> [Action item]: If a record below holds a picture, drop the picture and restate everything else word for word.

> [Source material]:
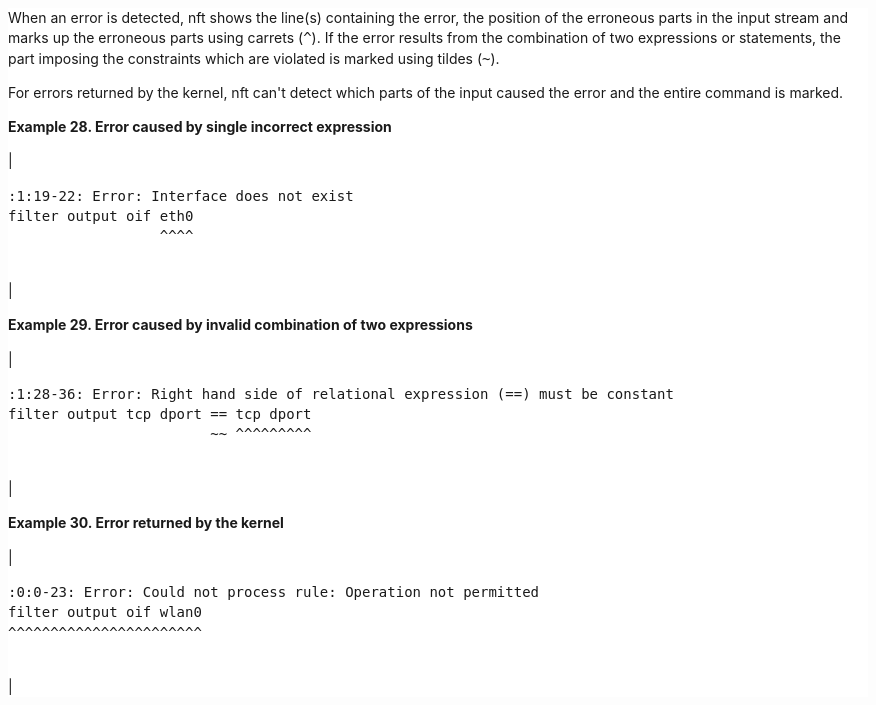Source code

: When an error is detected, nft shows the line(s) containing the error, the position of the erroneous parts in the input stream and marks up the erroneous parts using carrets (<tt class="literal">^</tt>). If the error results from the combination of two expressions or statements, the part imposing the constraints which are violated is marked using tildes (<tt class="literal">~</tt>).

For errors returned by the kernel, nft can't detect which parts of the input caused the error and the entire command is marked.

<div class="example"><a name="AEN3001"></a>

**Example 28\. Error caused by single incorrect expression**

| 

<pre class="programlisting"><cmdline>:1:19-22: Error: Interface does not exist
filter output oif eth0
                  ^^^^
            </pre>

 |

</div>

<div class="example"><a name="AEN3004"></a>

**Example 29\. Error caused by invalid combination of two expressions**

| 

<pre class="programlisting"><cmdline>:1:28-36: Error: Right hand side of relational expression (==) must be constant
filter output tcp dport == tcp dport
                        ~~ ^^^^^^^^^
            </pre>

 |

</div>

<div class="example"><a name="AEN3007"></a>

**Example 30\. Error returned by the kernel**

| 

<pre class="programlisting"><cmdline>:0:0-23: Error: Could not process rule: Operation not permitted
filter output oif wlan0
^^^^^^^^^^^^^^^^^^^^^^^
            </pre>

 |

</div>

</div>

> [Exercise response]:
Source code

: When an error is detected, nft shows the line(s) containing the error, the position of the erroneous parts in the input stream and marks up the erroneous parts using carrets (<tt class="literal">^</tt>). If the error results from the combination of two expressions or statements, the part imposing the constraints which are violated is marked using tildes (<tt class="literal">~</tt>).

For errors returned by the kernel, nft can't detect which parts of the input caused the error and the entire command is marked.

<div class="example"><a name="AEN3001"></a>

**Example 28\. Error caused by single incorrect expression**

| 

<pre class="programlisting"><cmdline>:1:19-22: Error: Interface does not exist
filter output oif eth0
                  ^^^^
            </pre>

 |

</div>

<div class="example"><a name="AEN3004"></a>

**Example 29\. Error caused by invalid combination of two expressions**

| 

<pre class="programlisting"><cmdline>:1:28-36: Error: Right hand side of relational expression (==) must be constant
filter output tcp dport == tcp dport
                        ~~ ^^^^^^^^^
            </pre>

 |

</div>

<div class="example"><a name="AEN3007"></a>

**Example 30\. Error returned by the kernel**

| 

<pre class="programlisting"><cmdline>:0:0-23: Error: Could not process rule: Operation not permitted
filter output oif wlan0
^^^^^^^^^^^^^^^^^^^^^^^
            </pre>

 |

</div>

</div>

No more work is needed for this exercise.